WASHINGTON (CN) - President Obama said the results of this week's midterm elections revealed voters' concerns about the use of taxpayer money, the tone in Washington and the high unemployment rate. "It's clear that the voters sent a message, which is they want us to focus on the economy and jobs and moving this country forward," he said Thursday.
He urged his cabinet to "take that message to heart."
Democrats lost control of the House of Representatives in Tuesday's elections, losing 60 seats to Republicans, resulting in a total of 239 Republicans and 186 Democrats in the House, with 10 races still undecided.
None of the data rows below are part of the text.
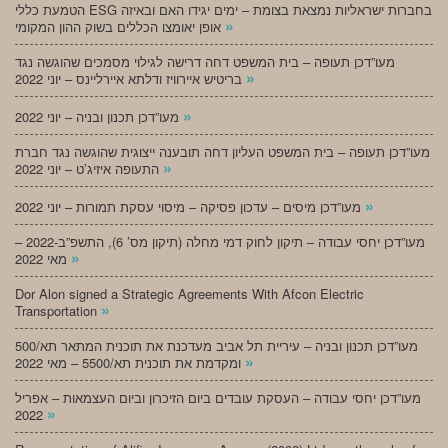
הטמעת כללי ESG בחברות ישראליות נמצאת בצומת – ימים יגידו האם ובאיזה
»
אופן יאומצו הכללים בשוק ההון המקומי
מעו”דכן תעופה – בית המשפט דחה דרישה לגילוי מסמכים שהוגשה נגד
»
בריטיש איירוויז ודלתא איירליינס – יוני 2022
»
מעו”דכן תכנון ובניה – יוני 2022
מעו”דכן תעופה – בית המשפט העליון דחה תובענה ייצוגית שהוגשה נגד חברת
»
התעופה איזיג’ט – יוני 2022
»
מעו”דכן מיסים – עדכון פסיקה – מיסוי עסקת תמורות – יוני 2022
מעו”דכן יחסי עבודה – תיקון לחוק דמי מחלה (תיקון מס’ 6), התשפ”ב-2022 –
»
מאי 2022
Dor Alon signed a Strategic Agreements With Afcon Electric
»
Transportation
מעו”דכן תכנון ובניה – עיריית תל אביב מעדכנת את תוכנית המתאר תא/500
»
ומקדמת את תוכנית תא/5500 – מאי 2022
מעו”דכן יחסי עבודה – העסקת עובדים ביום הזיכרון וביום העצמאות – אפריל
»
2022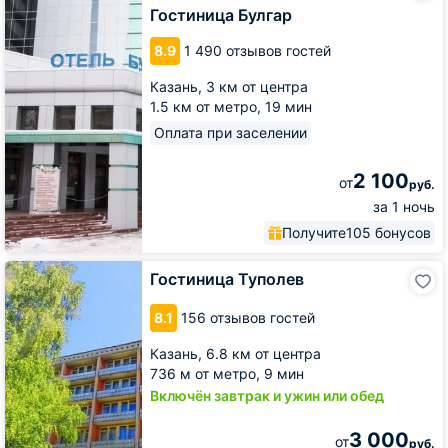
Гостиница Булгар
8.9
1 490 отзывов гостей
Казань,
3 км от центра
1.5 км от метро,
19 мин
Оплата при заселении
2 100
от
руб.
за 1 ночь
Получите
105 бонусов
Гостиница
Гостиница Туполев
Туполев
8.1
156 отзывов гостей
Казань,
6.8 км от центра
736 м от метро,
9 мин
Включён завтрак и ужин или обед
3 000
от
руб.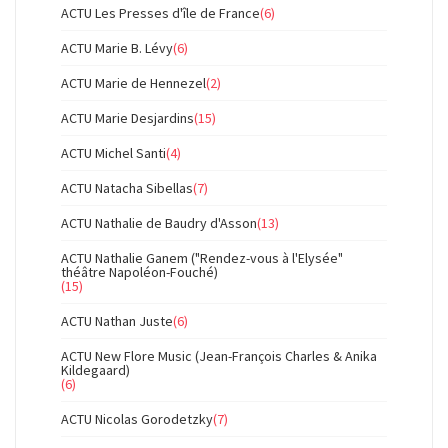
ACTU Les Presses d'île de France
(6)
ACTU Marie B. Lévy
(6)
ACTU Marie de Hennezel
(2)
ACTU Marie Desjardins
(15)
ACTU Michel Santi
(4)
ACTU Natacha Sibellas
(7)
ACTU Nathalie de Baudry d'Asson
(13)
ACTU Nathalie Ganem ("Rendez-vous à l'Elysée"
théâtre Napoléon-Fouché)
(15)
ACTU Nathan Juste
(6)
ACTU New Flore Music (Jean-François Charles & Anika
Kildegaard)
(6)
ACTU Nicolas Gorodetzky
(7)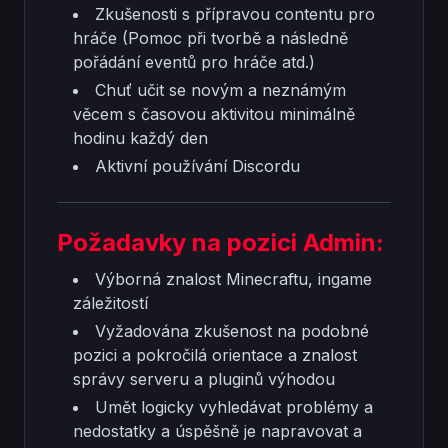
Zkušenosti s přípravou contentu pro
hráče (Pomoc při tvorbě a následně
pořádání eventů pro hráče atd.)
Chuť učit se novým a neznámým
věcem s časovou aktivitou minimálně
hodinu každý den
Aktivní používání Discordu
Požadavky na pozici Admin:
Výborná znalost Minecraftu, ingame
záležitostí
Vyžadována zkušenost na podobné
pozici a pokročilá orientace a znalost
správy serveru a pluginů výhodou
Umět logicky vyhledávat problémy a
nedostatky a úspěšně je napravovat a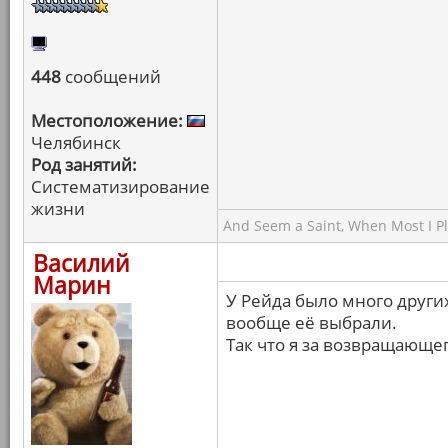
448
сообщений
Местоположение:
Челябинск
Род занятий:
Систематизирование
жизни
And Seem a Saint, When Most I Pla
Василий
Марин
У Рейда было много други
вообще её выбрали.
Так что я за возвращающе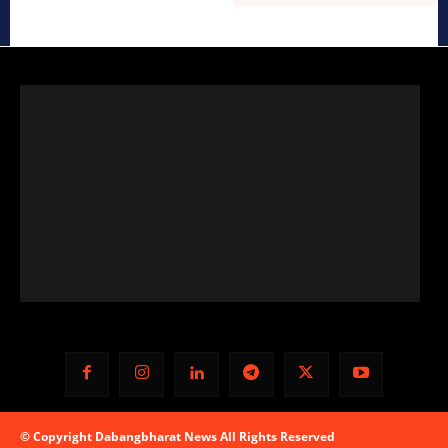
© Copyright Dabangbharat News All Rights Reserved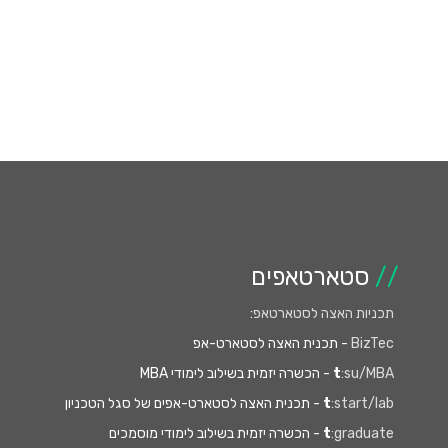
//
סטארטאפים
תכניות האצה לסטארטאפ
:
BizTec
- תכנית האצה לסטארט-אפ
:su/MBA
t
- הכשרה יזמית בשילוב לימודי MBA
:start/lab
t
- תכנית האצה לסטארט-אפים של סגל הטכניון
:graduate
t
- הכשרה יזמית בשילוב לימודי מוסמכים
Democrats retained control of the Senate, losing six seats to Republicans, with Democrats holding 52 seats and Republicans occupying 46, with two races undecided.
"I won the election in 2008, one of the reasons, I think, that people were excited about the campaign was the prospect that we would change how business is done in Washington," Obama said at a press conference Wednesday. "And we were in such a hurry to get things done that we didn't change how things got done. And I think that frustrated people."
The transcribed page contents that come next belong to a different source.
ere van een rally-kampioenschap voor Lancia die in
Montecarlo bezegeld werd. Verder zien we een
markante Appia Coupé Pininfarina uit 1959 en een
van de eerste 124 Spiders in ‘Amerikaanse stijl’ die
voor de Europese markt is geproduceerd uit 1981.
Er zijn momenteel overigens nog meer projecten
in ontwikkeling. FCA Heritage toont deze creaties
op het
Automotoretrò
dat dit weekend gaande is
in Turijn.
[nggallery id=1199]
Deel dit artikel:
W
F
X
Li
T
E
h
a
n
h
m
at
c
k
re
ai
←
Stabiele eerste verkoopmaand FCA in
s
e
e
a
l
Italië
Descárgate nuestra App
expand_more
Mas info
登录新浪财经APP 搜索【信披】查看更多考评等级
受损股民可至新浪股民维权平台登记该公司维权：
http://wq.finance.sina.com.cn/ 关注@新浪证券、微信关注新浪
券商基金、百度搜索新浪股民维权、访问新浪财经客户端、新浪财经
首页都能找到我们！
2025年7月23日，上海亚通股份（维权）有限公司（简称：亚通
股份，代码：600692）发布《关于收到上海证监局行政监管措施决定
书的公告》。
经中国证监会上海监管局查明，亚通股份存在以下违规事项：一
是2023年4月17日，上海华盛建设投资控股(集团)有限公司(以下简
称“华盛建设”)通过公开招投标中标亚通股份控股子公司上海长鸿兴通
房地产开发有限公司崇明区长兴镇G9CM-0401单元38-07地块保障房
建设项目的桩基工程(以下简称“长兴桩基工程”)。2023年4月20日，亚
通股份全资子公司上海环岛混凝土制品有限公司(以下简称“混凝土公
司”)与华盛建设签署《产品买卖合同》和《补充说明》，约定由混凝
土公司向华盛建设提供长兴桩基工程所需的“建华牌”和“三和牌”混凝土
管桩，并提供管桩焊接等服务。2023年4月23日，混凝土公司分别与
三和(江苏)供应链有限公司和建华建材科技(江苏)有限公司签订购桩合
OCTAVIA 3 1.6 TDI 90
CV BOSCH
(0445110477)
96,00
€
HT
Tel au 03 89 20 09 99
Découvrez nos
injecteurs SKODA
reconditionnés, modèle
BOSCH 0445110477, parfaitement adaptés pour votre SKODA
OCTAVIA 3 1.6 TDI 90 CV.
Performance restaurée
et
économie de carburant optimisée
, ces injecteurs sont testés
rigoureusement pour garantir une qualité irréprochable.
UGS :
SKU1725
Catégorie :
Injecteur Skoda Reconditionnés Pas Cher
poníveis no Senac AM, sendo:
Obama invited Sen. Minority Leader Mitch McConnell, R-Ky.; Rep. John Boehner, R-Ohio, likely the next Speaker of the House; Senate Majority Leader Harry Reid, D-Nev.; and current House Speaker Nancy Pelosi, D-Calif., to the White House the first week Congress returns from elections for its lame duck session on Nov. 18.
"It's not just going to be a photo op," Obama said.
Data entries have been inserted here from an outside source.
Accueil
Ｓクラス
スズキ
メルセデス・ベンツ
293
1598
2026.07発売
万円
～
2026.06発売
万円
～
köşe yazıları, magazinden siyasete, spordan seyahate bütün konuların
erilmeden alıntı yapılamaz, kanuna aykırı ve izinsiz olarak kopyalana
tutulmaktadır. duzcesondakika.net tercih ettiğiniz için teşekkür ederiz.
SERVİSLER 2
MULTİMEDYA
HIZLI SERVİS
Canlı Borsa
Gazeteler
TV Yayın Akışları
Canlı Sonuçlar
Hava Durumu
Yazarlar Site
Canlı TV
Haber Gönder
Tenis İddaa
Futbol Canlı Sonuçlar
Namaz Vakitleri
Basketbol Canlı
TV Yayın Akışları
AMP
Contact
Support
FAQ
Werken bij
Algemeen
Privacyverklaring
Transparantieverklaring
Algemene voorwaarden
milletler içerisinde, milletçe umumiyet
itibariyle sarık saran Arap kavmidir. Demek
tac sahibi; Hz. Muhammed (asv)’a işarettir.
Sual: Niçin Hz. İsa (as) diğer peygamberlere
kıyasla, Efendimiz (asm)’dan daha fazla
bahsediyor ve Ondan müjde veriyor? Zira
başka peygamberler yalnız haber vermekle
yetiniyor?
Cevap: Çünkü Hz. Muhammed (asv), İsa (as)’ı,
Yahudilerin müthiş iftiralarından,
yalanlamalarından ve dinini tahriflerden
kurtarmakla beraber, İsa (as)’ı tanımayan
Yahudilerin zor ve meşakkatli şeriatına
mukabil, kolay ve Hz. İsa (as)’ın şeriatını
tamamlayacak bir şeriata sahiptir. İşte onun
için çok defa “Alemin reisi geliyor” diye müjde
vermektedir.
He said the leaders would talk "substantively" about responding to Americans' concerns, expressed in the ballot box, during the lame duck session.
Obama said his biggest priority is extending Bush-era tax cuts for the middle class. Obama has said he supports extending tax cuts for those who make $250,000 or less while letting them expire for those who make $250,000 or more.
Republicans have voiced support for extending all Bush-era tax cuts, including for upper-income earners.
"On the economy, we will work hard to ensure Democrats don't raise taxes on anybody, especially in the middle of a recession," McConnell told a group at the Heritage Foundation on Thursday.
White House Press Secretary Robert Gibbs said Thursday that the administration was open to compromise on tax cuts.
Obama also said Congress needs to extend unemployment insurance, advance business incentives for investing in the United States and finalize the business tax structure to give businesses certainty.
"We can't afford two years of just squabbling," Obama said, adding that other countries were "moving" and becoming more competitive in the manufacturing, services, education and scientific sectors.
Obama promised that his administration would help "root out waste in government," work to increase efficiency in government agencies, and generate ideas to reduce the unemployment rate, which has hovered at 9.6 percent.
Obama also invited newly elected Democratic and Republican governors to the White House on Dec. 2.
McConnell, who recently said his biggest priority over the next two years would be to make Obama a one-term president, stuck to his remarks on Thursday.
"Over the past week, some have said it was indelicate of me to suggest that our top political priority over the next two years should be to deny President Obama a second term in office," McConnell said. "But the fact is, if our primary legislative goals are to repeal and replace the health spending bill, to end the bailouts, cut spending, and shrink the size and scope of government, the only way to do all these things it is to put someone in the White House who won't veto any of these things."
McConnell credited recent Republican obstructionism in Congress for the party's gains in midterm elections.
"Tuesday was a referendum, not a choice," McConnell said. "It was a report card on the administration and anyone who supported its agenda."
On Wednesday, Obama defended government actions such as the stimulus bill and financial reform, saying they were necessary responses to an emergency, but he said he saw why people might think they looked like "potential overreach."
McConnell said Republicans would do as much as they could to repeal the health care bill, but because "a Democrat holds the veto pen," a "straight repeal" may have to wait.